Longitudinal targeted minimum loss-based estimation (LTMLE) is a double-robust method that handles time-varying confounding, currently with only a few applications on real-world data. We demonstrate the use of LTMLE to evaluate realistic treatment protocols by applying it on longitudinal registry data to compare various treatment protocols that involve the use of erythropoiesis-stimulating agents (ESA) for myelodysplastic syndromes patients. We define dynamic regimes that trigger initiating ESA when relevant criteria (e.g., low hemoglobin levels) are met and require continuing/stopping ESA based on the response to treatment. We estimate the effect of these protocols on survival and EuroQol 5-dimension questionnaire (EQ-5D) scores.
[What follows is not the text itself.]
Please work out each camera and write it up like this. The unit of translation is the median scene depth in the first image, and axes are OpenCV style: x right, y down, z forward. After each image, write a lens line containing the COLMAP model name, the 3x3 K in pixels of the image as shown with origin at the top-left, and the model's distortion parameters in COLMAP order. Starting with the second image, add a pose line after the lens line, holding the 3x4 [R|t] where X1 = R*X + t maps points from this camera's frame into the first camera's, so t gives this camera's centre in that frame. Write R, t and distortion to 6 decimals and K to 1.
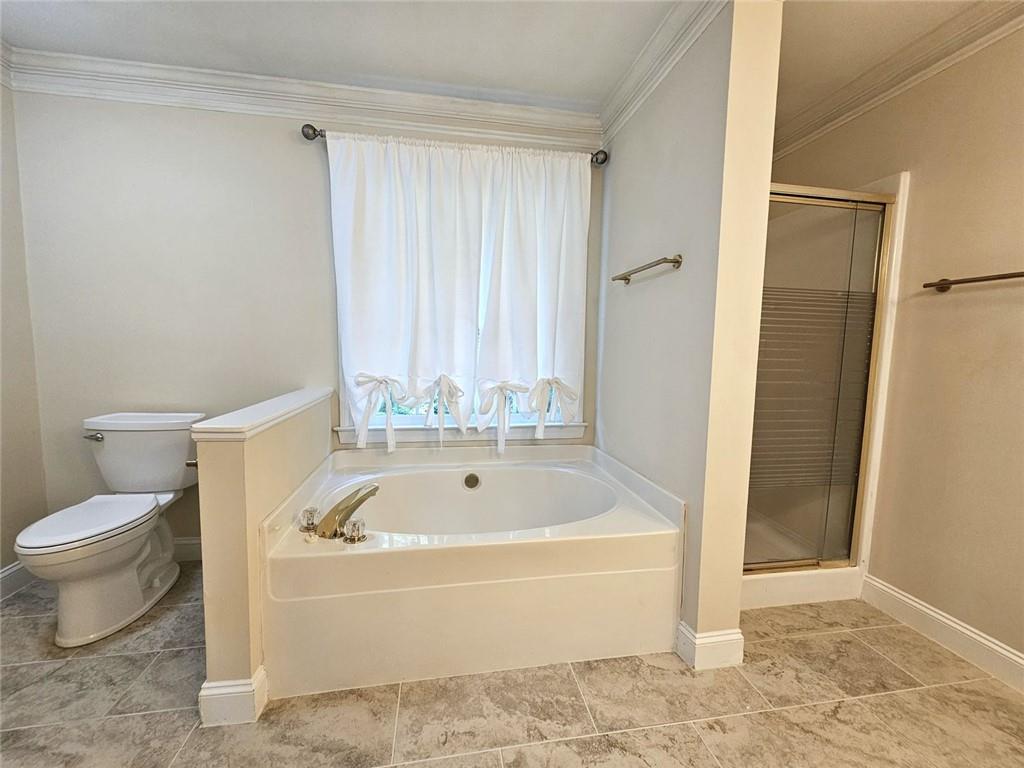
lens RADIAL K [[435.2, 0, 503.5], [0, 435.2, 385.5], [0, 0, 1]] dist [-0.001672, 0.001179]
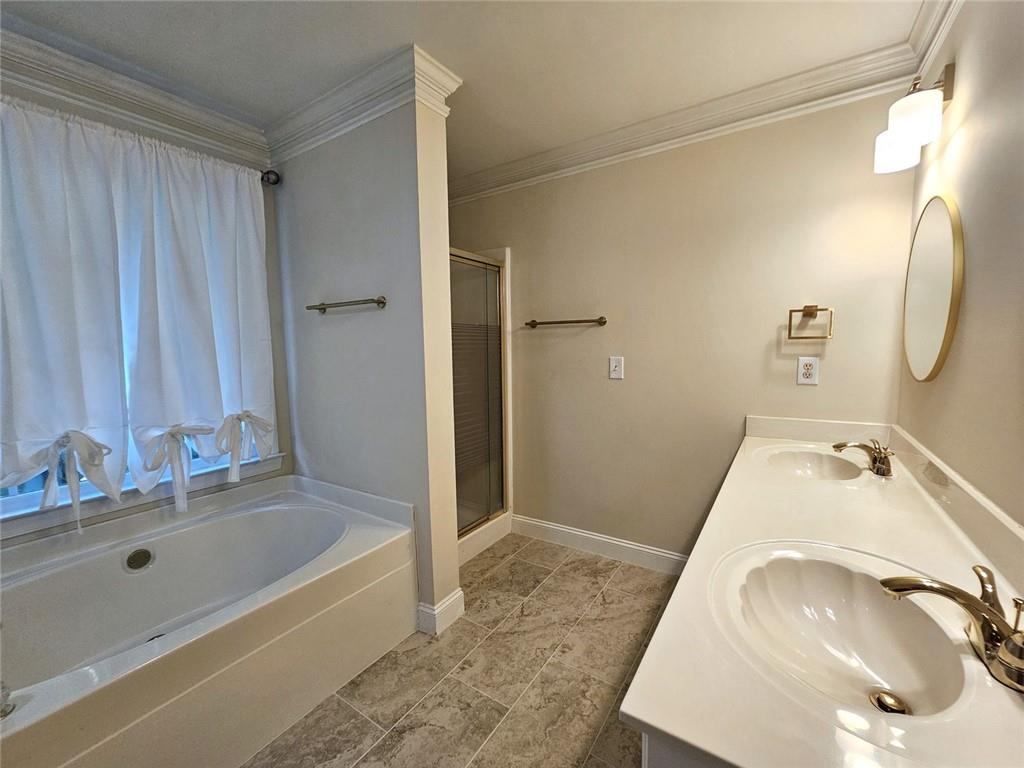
lens RADIAL K [[435.2, 0, 503.5], [0, 435.2, 385.5], [0, 0, 1]] dist [-0.001672, 0.001179]
pose [[0.683906, -0.106609, 0.721739, -0.223675], [0.100735, 0.993589, 0.051309, -0.088139], [-0.722582, 0.037614, 0.690261, -0.018547]]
We study static treatment regimes where we compare patients always on treatment with patients always not on treatment, and we find the average effects of always administering ESA versus never administering it are positive but not significant on patients’ EQ-5D scores or on survival probabilities across all treatment time periods. We also study dynamic treatment regimes where decisions to initiate and continue/discontinue treatment over time depend on changing patient characteristics and responses to treatment. We find that patients following dynamic treatment regimes are predicted to score higher in EQ-5D and have longer survival probabilities than patients under static treatment regimes.
The paper provides a tutorial and case study demonstration of the LTMLE model that can evaluate realistic treatment protocols using longitudinal observational data. It accounts for time-varying confounding in estimating treatment effects and can incorporate machine learning in improving accuracy of outcome prediction. The model has been applied in the setting of long follow-up times and gradually reduced sample size.